Time on task is a simple way of studying the time it takes to perform a given function or task. It’s an effective way of measuring the efficiency of a workflow or design. Time on task can be quantified by studying the elapsed time from the beginning of a task until the end of a task.
More often then not the phrase is represented as a measurement within usability testing and human factors. There’s a fairly basic notion that if a user can perform X operation in Y amount of time, where Y is desirable, then the experience is better. That pretty much blends well with most of my beliefs and studies about page responsiveness. The faster a page responds, the more engaged and comfortable the user becomes with interacting with the page. Could you imagine a user actually complaining about how fast a page responded?
I have to admit, I have yet to work with a user who complained a page request was too fast. There have been some cases where users questioned the experience entirely. Speed was an attribute of their questioning. The context centered around the validity of data. In the few isolated cases that I can recall users questioning responsiveness, it was that the data returned was questioned. The page request may have come back in sub-second, but the data was disjointed or inaccurate. In this case the experience was muffed.
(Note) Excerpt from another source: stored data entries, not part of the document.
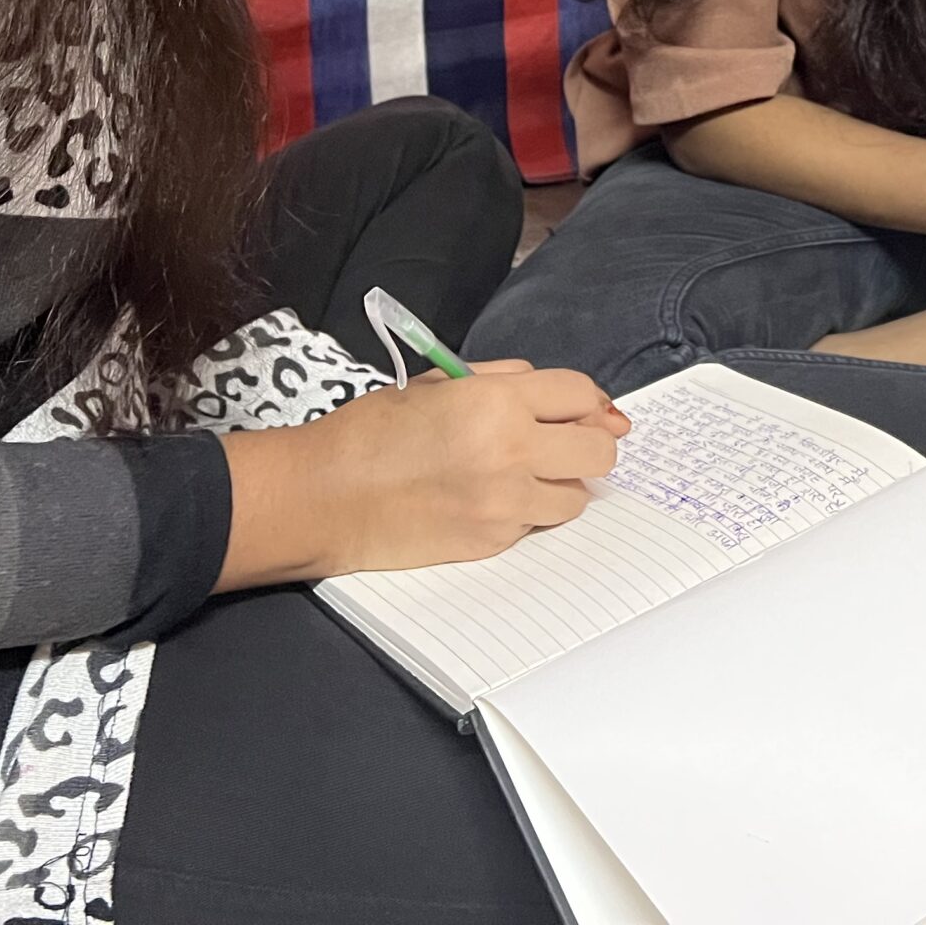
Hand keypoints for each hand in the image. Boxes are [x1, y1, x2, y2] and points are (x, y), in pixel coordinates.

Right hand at [218, 361, 629, 587]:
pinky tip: (487, 498)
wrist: (326, 496)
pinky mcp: (492, 542)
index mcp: (496, 401)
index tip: (584, 410)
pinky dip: (525, 511)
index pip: (581, 395)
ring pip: (577, 497)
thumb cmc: (374, 431)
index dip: (589, 402)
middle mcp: (511, 452)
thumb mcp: (440, 383)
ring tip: (521, 474)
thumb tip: (575, 400)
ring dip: (560, 483)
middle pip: (599, 452)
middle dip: (589, 444)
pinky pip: (535, 524)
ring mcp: (504, 504)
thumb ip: (508, 382)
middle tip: (564, 443)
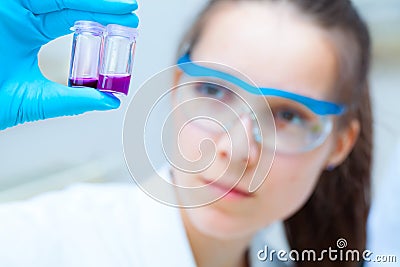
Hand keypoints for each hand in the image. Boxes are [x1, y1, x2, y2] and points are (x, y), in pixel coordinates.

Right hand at [0, 0, 138, 129]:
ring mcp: (10, 6)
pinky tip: (86, 2)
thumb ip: (74, 99)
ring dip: (88, 0)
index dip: (101, 21)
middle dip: (101, 6)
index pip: (73, 22)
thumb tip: (110, 101)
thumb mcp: (40, 98)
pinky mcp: (1, 2)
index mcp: (29, 34)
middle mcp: (21, 15)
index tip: (129, 25)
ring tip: (119, 6)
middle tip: (130, 11)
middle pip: (69, 3)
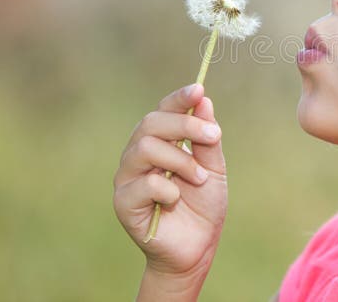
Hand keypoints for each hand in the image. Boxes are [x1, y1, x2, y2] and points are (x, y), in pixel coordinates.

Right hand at [113, 84, 227, 277]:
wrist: (198, 247)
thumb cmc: (203, 205)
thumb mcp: (214, 167)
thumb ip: (207, 138)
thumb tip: (203, 100)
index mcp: (158, 142)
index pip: (162, 110)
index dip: (178, 98)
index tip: (199, 90)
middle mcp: (137, 155)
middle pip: (150, 123)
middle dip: (185, 125)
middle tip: (213, 136)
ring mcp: (127, 178)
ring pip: (145, 148)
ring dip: (181, 159)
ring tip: (200, 178)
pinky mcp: (123, 203)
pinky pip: (144, 184)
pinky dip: (169, 188)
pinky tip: (177, 200)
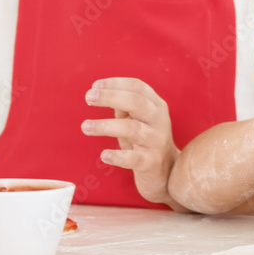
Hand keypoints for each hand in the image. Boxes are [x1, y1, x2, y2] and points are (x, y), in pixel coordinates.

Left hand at [81, 77, 177, 206]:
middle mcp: (159, 120)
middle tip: (88, 97)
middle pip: (136, 102)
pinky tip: (104, 155)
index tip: (95, 85)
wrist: (168, 171)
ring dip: (105, 126)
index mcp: (156, 105)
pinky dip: (117, 156)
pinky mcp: (151, 162)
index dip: (115, 83)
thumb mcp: (138, 119)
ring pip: (132, 129)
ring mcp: (156, 141)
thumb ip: (124, 105)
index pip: (138, 87)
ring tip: (85, 126)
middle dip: (110, 97)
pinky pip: (133, 158)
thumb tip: (101, 92)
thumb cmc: (146, 140)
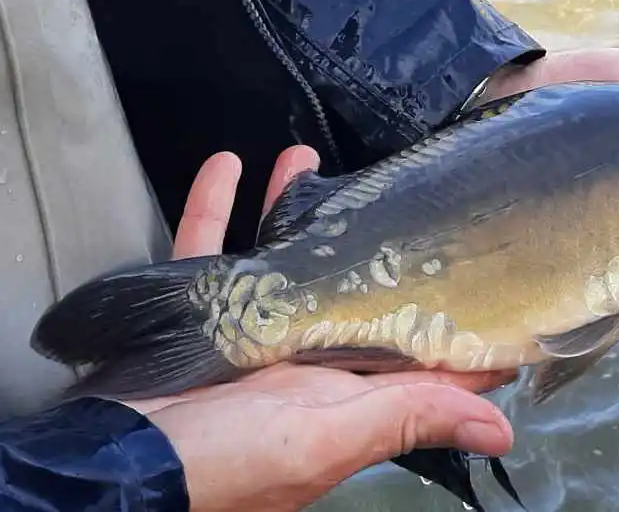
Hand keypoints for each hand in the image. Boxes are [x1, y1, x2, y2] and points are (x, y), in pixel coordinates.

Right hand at [125, 149, 515, 511]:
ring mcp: (244, 339)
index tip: (483, 263)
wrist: (115, 461)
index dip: (447, 316)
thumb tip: (502, 434)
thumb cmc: (228, 460)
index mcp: (342, 395)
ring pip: (277, 259)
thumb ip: (407, 417)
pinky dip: (214, 208)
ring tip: (302, 157)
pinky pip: (207, 252)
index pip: (411, 355)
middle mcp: (299, 366)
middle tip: (385, 185)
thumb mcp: (328, 439)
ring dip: (287, 208)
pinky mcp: (193, 318)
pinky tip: (225, 162)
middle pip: (343, 291)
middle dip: (362, 240)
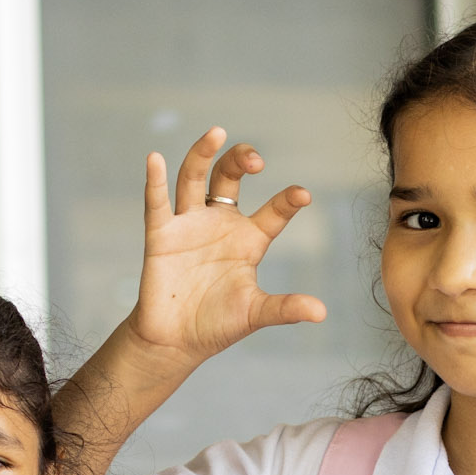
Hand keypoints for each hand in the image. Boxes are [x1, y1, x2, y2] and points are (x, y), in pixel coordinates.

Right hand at [126, 127, 326, 367]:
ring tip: (217, 132)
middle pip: (229, 179)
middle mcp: (220, 224)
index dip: (287, 201)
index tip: (303, 195)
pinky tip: (154, 159)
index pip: (273, 212)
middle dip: (240, 162)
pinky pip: (157, 203)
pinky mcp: (161, 236)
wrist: (175, 341)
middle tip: (256, 160)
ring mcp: (189, 226)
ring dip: (203, 155)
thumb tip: (321, 313)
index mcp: (249, 240)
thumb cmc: (217, 324)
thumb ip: (284, 308)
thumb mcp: (255, 314)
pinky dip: (154, 181)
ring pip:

It’s not necessarily fair either to say that time on task is better when it’s faster. From an academic sense, there’s widely accepted research that suggests faster isn’t better. I’m by no means argue whether this is right or not. What I can say is that it makes sense to me that in many educational scenarios, it makes sense to determine the appropriate boundaries of time to complete a task beyond faster is better.
Inside the software world, it’s important for certain tasks to take minimal amounts of time. Tasks which require minimal thinking, unlikely the exercise the brain are optimal candidates for short time on task measurements. Tasks that are performed redundantly by users are additional candidates, though with redundancy of task comes the opportunity for optimization of workflow. Critical tasks that can make or break adoption of a feature set are also candidates for short time on task. I believe they are important purely from the perspective that if a task is too cluegy to perform or simply takes too long, users performing that task are going to quickly become frustrated. The saviest of users will look for short cuts. When they can’t find the short cut, the either lose interest or abandon. Both cases directly affect adoption of a new task.
Usability engineers use time on task as a core metric for observing the efficiency of a task. Elapsed time is often measured directly (stop watch or embedded timers) or indirectly via recording tools. Multiple samples of the same task are studied and analyzed. Often the data is presented in the same fashion we present data in Performance Engineering. Mean values (specifically the Geometric Mean) to complete the task, as well confidence intervals (UCI and LCI]) are studied to present a stastical view of time on task.
I think the key piece of information that needs to be applied to SPE has to do with task efficiency. When it comes to responsiveness, we try to place a cognitive value on a task. The way we do that is apply a utility value for performing the task. We combine the utility value with a patience rating of a user. The combined utility + patience dictates the abandonment factor.
I believe time on task is in fact the missing piece of data that would make our abandonment decisions more meaningful. Come to think of it, really our abandonment decisions are guesses on what we believe will be the rational behavior of a user who becomes frustrated. It uses arbitrary response time factors to determine whether a user will become frustrated or not.
How exactly can we be the authoritarian on likelihood of abandonment if we do not have much context on expected time on task?